Respiratory system reactance reflects communicating lung volume in chronic obstructive pulmonary disease.

Respiratory system reactance (Xrs) measured by the forced oscillation technique (FOT) is theoretically and experimentally related to lung volume. In chronic obstructive pulmonary disease (COPD), the absolute volume measured by body plethysmography includes a proportion that is inaccessible to pressure oscillations applied via the mouth, that is, a "noncommunicating" lung volume. We hypothesized that in COPD the presence of noncommunicating lung would disrupt the expected Xrs-volume relationship compared with plethysmographic functional residual capacity (FRCpleth). Instead, Xrs would relate to estimates of communicating volume, namely, expiratory reserve volume (ERV) and single-breath alveolar volume (VaSB). We examined FOT and lung function data from people with COPD (n = 51) and from healthy volunteers (n = 40). In healthy volunteers, we observed an expected inverse relationship between reactance at 5 Hz (X5) and FRCpleth. In contrast, there was no such relationship between X5 and FRCpleth in COPD subjects. However, there was an inverse relationship between X5 and both ERV and VaSB. Hence the theoretical Xrs-volume relationship is present in COPD but only when considering the communicating volume rather than the absolute lung volume.

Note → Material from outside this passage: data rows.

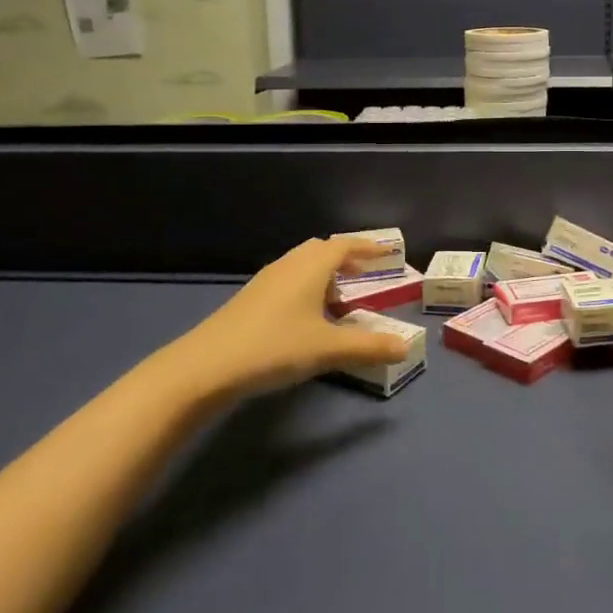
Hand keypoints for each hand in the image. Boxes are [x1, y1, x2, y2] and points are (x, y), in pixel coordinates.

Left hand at [177, 238, 410, 394]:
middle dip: (345, 259)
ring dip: (324, 274)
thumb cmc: (275, 347)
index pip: (345, 245)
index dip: (368, 248)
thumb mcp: (328, 349)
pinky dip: (306, 288)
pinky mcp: (250, 299)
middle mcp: (289, 265)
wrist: (206, 366)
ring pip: (302, 266)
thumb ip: (369, 347)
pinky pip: (288, 281)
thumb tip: (405, 347)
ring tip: (339, 298)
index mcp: (311, 266)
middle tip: (364, 276)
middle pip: (321, 250)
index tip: (387, 254)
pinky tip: (307, 316)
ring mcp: (266, 281)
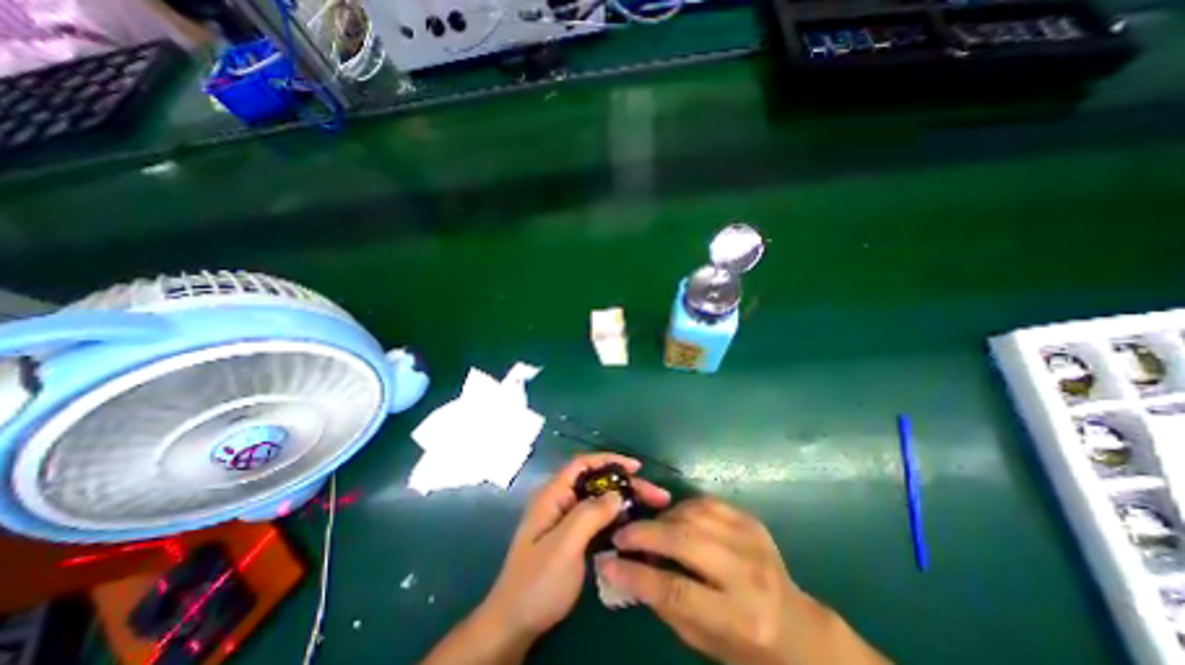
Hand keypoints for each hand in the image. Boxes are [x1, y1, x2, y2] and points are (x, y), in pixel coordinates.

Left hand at [479, 458, 669, 638]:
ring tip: (652, 506)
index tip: (636, 467)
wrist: (515, 624)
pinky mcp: (573, 537)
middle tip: (656, 494)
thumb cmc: (537, 582)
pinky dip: (617, 518)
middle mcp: (560, 501)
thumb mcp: (564, 546)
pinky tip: (634, 525)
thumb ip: (589, 515)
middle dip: (625, 484)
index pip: (582, 464)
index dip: (609, 460)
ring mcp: (566, 519)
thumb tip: (617, 494)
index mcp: (553, 495)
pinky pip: (598, 519)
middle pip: (596, 482)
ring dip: (624, 501)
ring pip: (599, 500)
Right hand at [605, 497, 884, 664]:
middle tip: (622, 534)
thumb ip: (665, 605)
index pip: (676, 590)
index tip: (608, 562)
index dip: (636, 575)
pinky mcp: (751, 521)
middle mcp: (747, 574)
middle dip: (646, 534)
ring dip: (663, 518)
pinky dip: (684, 507)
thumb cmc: (746, 646)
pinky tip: (675, 519)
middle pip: (685, 541)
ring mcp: (752, 540)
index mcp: (739, 618)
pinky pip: (707, 502)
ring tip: (649, 529)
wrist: (797, 628)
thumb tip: (626, 570)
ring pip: (694, 514)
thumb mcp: (704, 642)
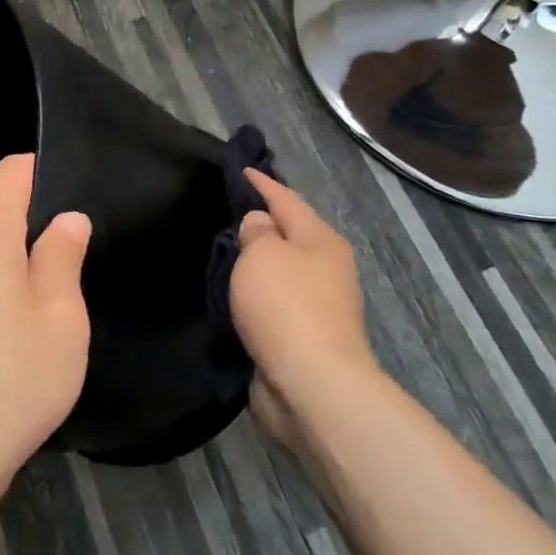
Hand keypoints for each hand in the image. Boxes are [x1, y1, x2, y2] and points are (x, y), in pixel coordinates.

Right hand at [230, 170, 376, 448]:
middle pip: (291, 234)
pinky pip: (277, 301)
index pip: (286, 199)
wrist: (313, 385)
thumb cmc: (286, 306)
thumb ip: (256, 231)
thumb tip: (260, 225)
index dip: (262, 183)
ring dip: (260, 260)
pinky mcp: (306, 336)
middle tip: (230, 210)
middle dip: (264, 222)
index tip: (241, 169)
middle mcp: (326, 267)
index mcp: (320, 239)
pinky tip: (238, 293)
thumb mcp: (263, 254)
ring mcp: (320, 304)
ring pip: (284, 270)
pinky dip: (258, 292)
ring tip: (228, 251)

These findings confirm the role of reduced communicating lung volume as an important determinant of Xrs and therefore advance our understanding and interpretation of FOT measurements in COPD. NEW & NOTEWORTHY To investigate the determinants of respiratory system reactance (Xrs) measured by the forced oscillation technique (FOT) in chronic obstructive pulmonary disease (COPD), we examine the relationship between Xrs and lung volume. We show that Xrs does not relate to absolute lung volume (functional residual capacity) in COPD but instead relates only to the volume of lung in communication with the airway opening. This communicating volume may therefore be fundamental to our interpretation of FOT measurements in COPD and other pulmonary diseases.